In today’s cardiology practice, there are tremendous resources devoted to continuing clinical education and obtaining the latest, state-of-the-art equipment, but is there the same passion for ensuring business operations? Specifically, is AR handled as a top priority? Many practices use the “it’s how we’ve always done it” approach and may be missing some extraordinary opportunities to optimize the RCM process.
Before you say that isn’t the case, consider this: 50-60% of denied claims are never reworked and are simply abandoned, according to the Medical Group Management Association (MGMA). Even more stunning, per the 2019 CAQH Index on Conducting Electronic Business Transactions, only 13% of practices industry-wide use electronically automated prior authorization solutions and instead manage the entire process manually.
So how do you stop and assess your current business flow?
Review Infinx’s MedAxiom webinar from September 2020, entitled “Looking for Revenue? Find out how to Collect on Unpaid Aging A/R During the COVID Crisis”. Find out how you can quickly collect on outstanding 3rd party aging receivables using proprietary software, optimized with artificial intelligence and machine learning capabilities that maximize your A/R collections and profits earned.
Start at the Beginning
No place to start like the beginning. Whether the patient is self-referred or referred from their primary care doctor, your practice is responsible for checking information to make sure that everything is precise and accurate thereby ensuring fast reimbursement and minimal reprocessing.

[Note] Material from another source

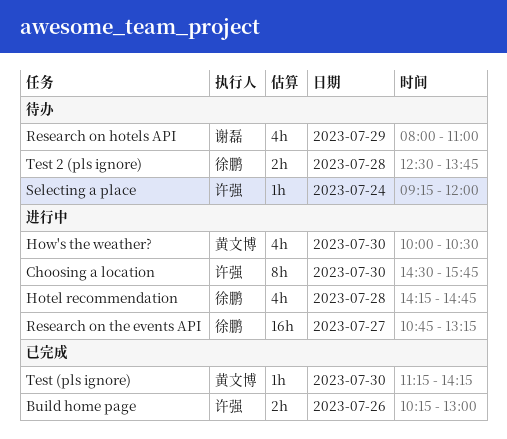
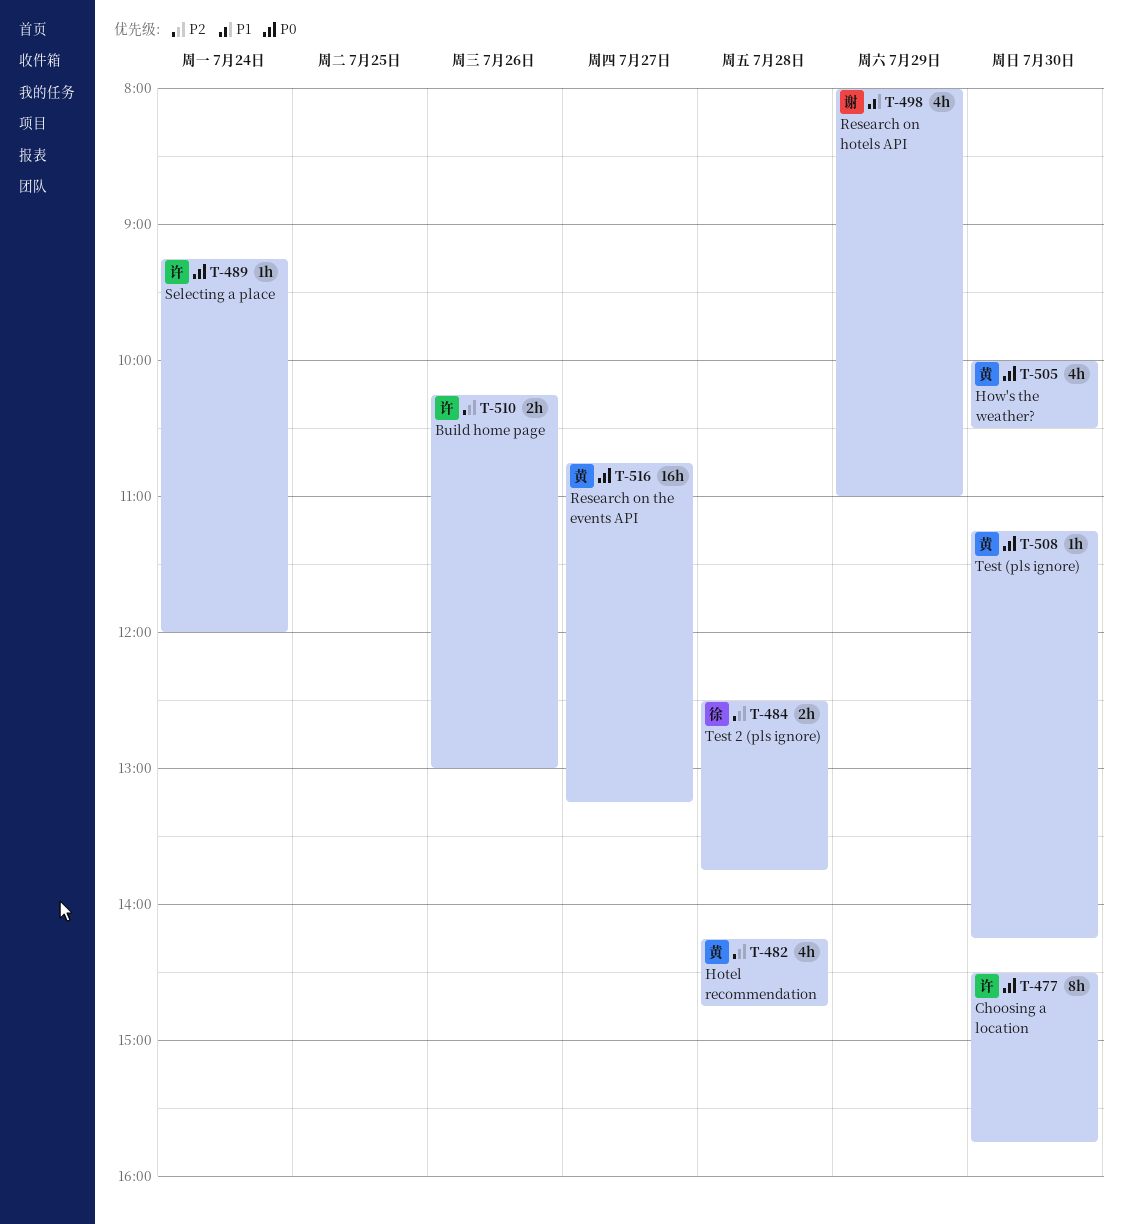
Hotel recommendation, owner: 徐鹏 -> 黄文博
Research on the events API, owner: 徐鹏 -> 黄文博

1. Ensure All Patient Information is Current and Up-to-Date
Whether you obtain information from the referring doctor or the patient, always verify and re-verify insurance eligibility and patient demographic information. Insurance verification should be done before each visit and follow-up appointment to ensure no changes would alter the prearranged payment understanding.
2. Collect All Pertinent Amounts Due Before the Patient Encounter
With today’s automation capabilities, it is virtually effortless to closely (if not precisely) estimate the patient’s portion due and that money should be collected before the patient arrives for their initial treatment or surgery.
Train all employees to handle money conversations politely, yet assertively, and recognize that most patients don’t understand their health insurance. This creates a terrific opportunity for your practice to educate and gently guide patients through the third-party payer maze, improving collections, and the patient experience.
3. Ensure Prior Authorizations are in Place
As stated above, 87% of practices rely on manual prior authorizations — this is cumbersome and time-consuming. By initiating an advanced automation solution using artificial intelligence (AI) with machine learning capabilities, prior authorizations can be processed and followed up in real-time with status available immediately 24/7.
After the Patient Encounter
Revenue Cycle Management
4. Enlist the Highest Quality Coding Expertise Available
Accurate coding comes from judicious education and follow-up to stay on top of regulatory changes and industry trends. Using a certified coding team guarantees coding to the highest level and managing the flow of documentation between multiple locations.
5. Revise Patient Statements to Clearly Communicate Billing Information
Again, even though we deal with insurance payers routinely and are well-versed in the jargon, this is usually not the case with patients. It’s important to remember that they receive a lot of information following care, and much of it isn’t very clear. Review your patient statement to communicate clearly and succinctly to remove any obstacles to payment.
6. Send Statements Daily (or at least weekly), not Monthly
Once insurance payment has been received, a patient statement should be sent immediately if portions are still due. Batching those statements to be sent at the end of the month adds additional days to the billing cycle.
Also, patients often have a fading sense of value; the further it gets from resolving their problem. By moving quickly, there is a better opportunity for payments to be concluded.
7. View the Claim Denials with Fresh Eyes
As we mentioned earlier, more than half of denied claims are left unworked, and the money merely uncollected. This is often due to too little time or lack of understanding on how to proceed.
Instead of treating denials as an afterthought, consider automating the process using an advanced electronic system to identify the next best action, update missing information, and resubmit claims in real-time. Infinx has a 95% quality standard rate with its artificial intelligence (AI) driven software and reduced >120 days AR by 60% in less than six months.
8. Redefine Uncollected Debt
Apply an Insurance Discovery Solution to the uncollected amounts due before sending that money to collections where your return is cut in half (or more) if collected. By leveraging AI and machine learning technology with experienced specialists, a tech-enabled services solution can scour insurance clearinghouses to locate undisclosed coverage before it turns into charitable care.
As we play out 2021 with all of its unusual circumstances, we continue to experience fee schedules that are stagnant or declining and change the foundational payment structure. Now is the time to review business operations and consider adapting to advanced automation and AI in the healthcare payment lifecycle where it would be beneficial.
With automation and AI-driven technology, cardiology practices can optimize the RCM process and focus their administrative support on higher-level functions, such as the patient experience, that benefit the bottom-line and better position the practice for value-based care criteria.